In recent years, discussions surrounding criminal justice reform have gained significant momentum, leading to a reevaluation of the relationship between law enforcement agencies and the pursuit of justice. While the police play a vital role in maintaining community safety, there is growing recognition that systemic issues within the criminal justice system must be addressed. One important area that the media doesn’t show the public are the times that law enforcement officials and criminal legal advocates work together towards a common goal. As National Police Week has just passed, we’re taking the opportunity to examine the intricate relationship between police and criminal justice reform advocates.

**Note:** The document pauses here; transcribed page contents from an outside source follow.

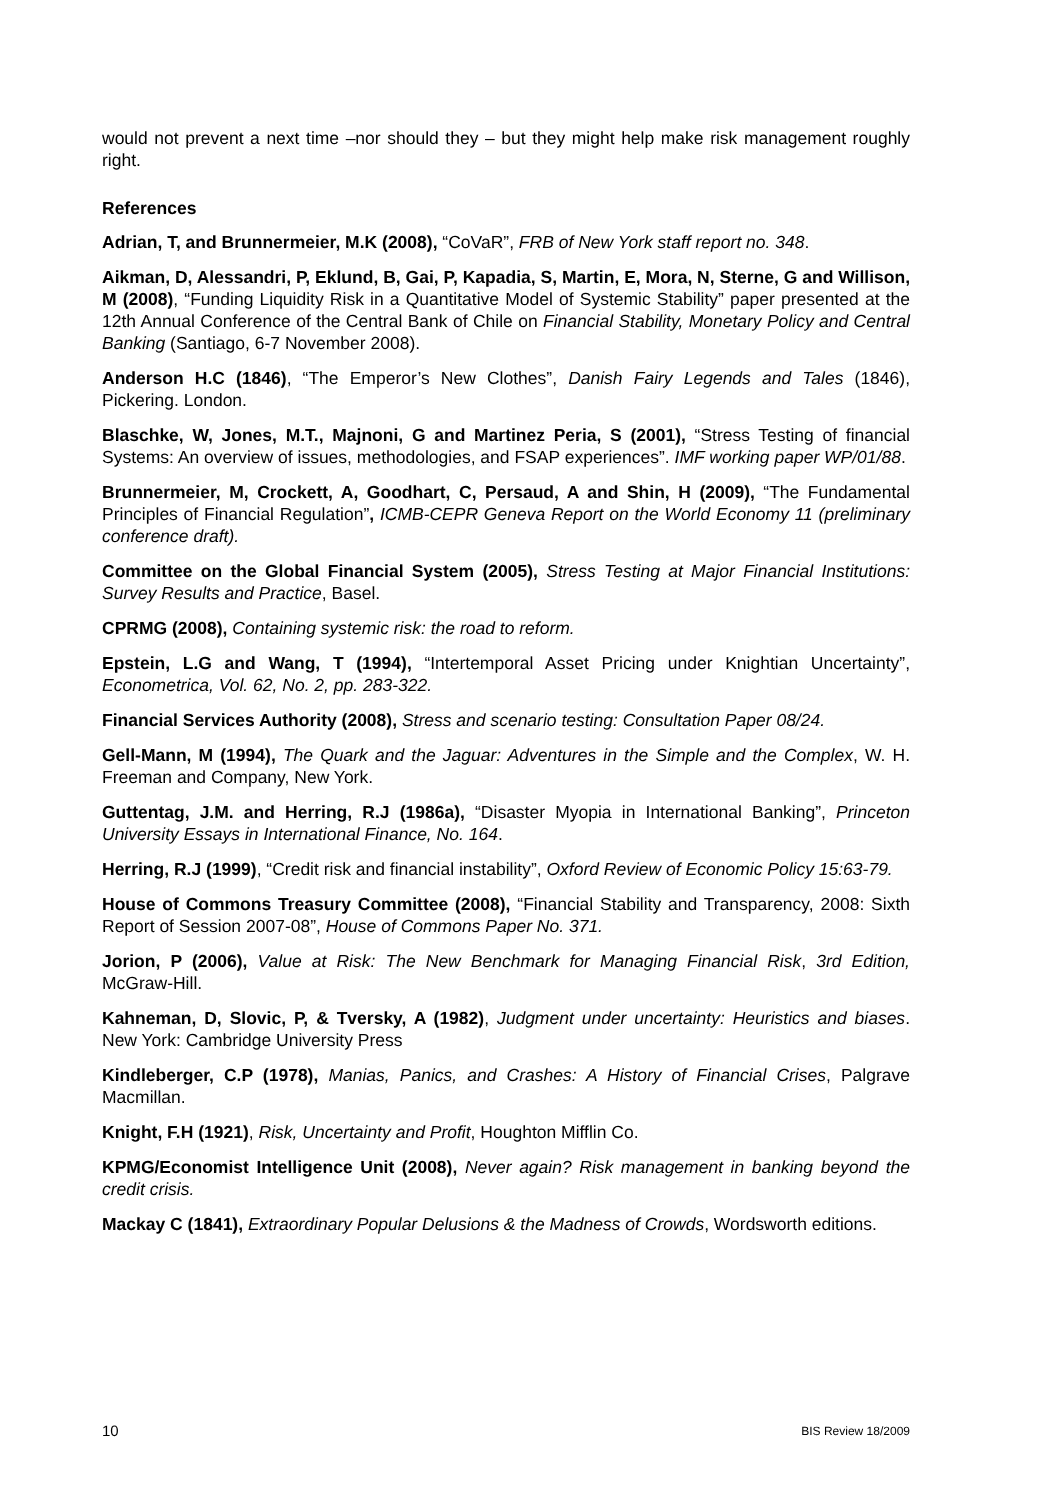would not prevent a next time –nor should they – but they might help make risk management roughly right.
References
Adrian, T, and Brunnermeier, M.K (2008), “CoVaR”, FRB of New York staff report no. 348.
Aikman, D, Alessandri, P, Eklund, B, Gai, P, Kapadia, S, Martin, E, Mora, N, Sterne, G and Willison, M (2008), “Funding Liquidity Risk in a Quantitative Model of Systemic Stability” paper presented at the 12th Annual Conference of the Central Bank of Chile on Financial Stability, Monetary Policy and Central Banking (Santiago, 6-7 November 2008).
Anderson H.C (1846), “The Emperor’s New Clothes”, Danish Fairy Legends and Tales (1846), Pickering. London.
Blaschke, W, Jones, M.T., Majnoni, G and Martinez Peria, S (2001), “Stress Testing of financial Systems: An overview of issues, methodologies, and FSAP experiences”. IMF working paper WP/01/88.
Brunnermeier, M, Crockett, A, Goodhart, C, Persaud, A and Shin, H (2009), “The Fundamental Principles of Financial Regulation”, ICMB-CEPR Geneva Report on the World Economy 11 (preliminary conference draft).
Committee on the Global Financial System (2005), Stress Testing at Major Financial Institutions: Survey Results and Practice, Basel.
CPRMG (2008), Containing systemic risk: the road to reform.
Epstein, L.G and Wang, T (1994), “Intertemporal Asset Pricing under Knightian Uncertainty”, Econometrica, Vol. 62, No. 2, pp. 283-322.
Financial Services Authority (2008), Stress and scenario testing: Consultation Paper 08/24.
Gell-Mann, M (1994), The Quark and the Jaguar: Adventures in the Simple and the Complex, W. H. Freeman and Company, New York.
Guttentag, J.M. and Herring, R.J (1986a), “Disaster Myopia in International Banking”, Princeton University Essays in International Finance, No. 164.
Herring, R.J (1999), “Credit risk and financial instability”, Oxford Review of Economic Policy 15:63-79.
House of Commons Treasury Committee (2008), “Financial Stability and Transparency, 2008: Sixth Report of Session 2007-08”, House of Commons Paper No. 371.
Jorion, P (2006), Value at Risk: The New Benchmark for Managing Financial Risk, 3rd Edition, McGraw-Hill.
Kahneman, D, Slovic, P, & Tversky, A (1982), Judgment under uncertainty: Heuristics and biases. New York: Cambridge University Press
Kindleberger, C.P (1978), Manias, Panics, and Crashes: A History of Financial Crises, Palgrave Macmillan.
Knight, F.H (1921), Risk, Uncertainty and Profit, Houghton Mifflin Co.
KPMG/Economist Intelligence Unit (2008), Never again? Risk management in banking beyond the credit crisis.
Mackay C (1841), Extraordinary Popular Delusions & the Madness of Crowds, Wordsworth editions.
10 BIS Review 18/2009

Challenges in the Relationship
The relationship between police and criminal justice reform is often characterized by inherent challenges. Historical biases, systemic racism, and the disproportionate targeting of marginalized communities has led to a deep sense of mistrust between law enforcement agencies and the criminal legal advocates. However, this picture only reveals a part of the story.
Collaborative efforts involving law enforcement agencies, community leaders, activists, and policymakers can be instrumental in driving meaningful reform.
A prime example of this in Oklahoma is State Questions 780 and 781. SQ780 and SQ781 found large community support and opposition . But numerous police chiefs, judges, officers, and court officials supported these reforms.
Take this quote from William Citty, former police chief of OKC as a prime example; "I have witnessed how alternative sentencing, with the appropriate resources & supervision, can help someone become a productive citizen without facing incarceration. If we don't address it now we will continue to fill our jails & prisons while doing nothing to reduce the cost of incarceration, mental health, & addiction."
The truth of the matter is that when we invest in alternatives to prison and in resources for struggling Oklahomans, both law enforcement and communities benefit. Advocates have long argued that reallocating funds from more punitive approaches towards social services, mental health programs, education, and community development can address the underlying issues that contribute to crime. Many officers agree that by adopting a more holistic approach to public safety, communities can thrive, and the reliance on law enforcement for non-criminal matters can be reduced.
Police Accountability and Transparency
One crucial aspect of criminal justice reform is ensuring police accountability and transparency. Implementing measures such as body-worn cameras, independent civilian oversight boards, and standardized reporting of incidents can help increase accountability within law enforcement agencies.
Though the media does not highlight that polling shows that many proposed policing reforms are popular - even among police officers. These policies include restrictions on chokeholds, no-knock warrants and qualified immunity.
The Morning Consult polling found that 60% of officers themselves support the move to end “no-knocks,” and this surely wouldn’t be the case if the reform endangered law enforcement.
Similarly, this polling undercuts the argument in favor of preserving “qualified immunity.” Qualified immunity is a judicially invented legal doctrine. It shields police officers and other government officials from being sued in civil court if they violate citizens’ rights.
The relationship between police and criminal justice reform is complex and multifaceted. While challenges persist, it is imperative that we strive for change and work towards a more equitable and effective system. By prioritizing police accountability, transparency, and training, implementing diversion programs and alternative solutions, fostering community policing, and reallocating resources, we can make significant progress in addressing systemic issues and rebuilding trust.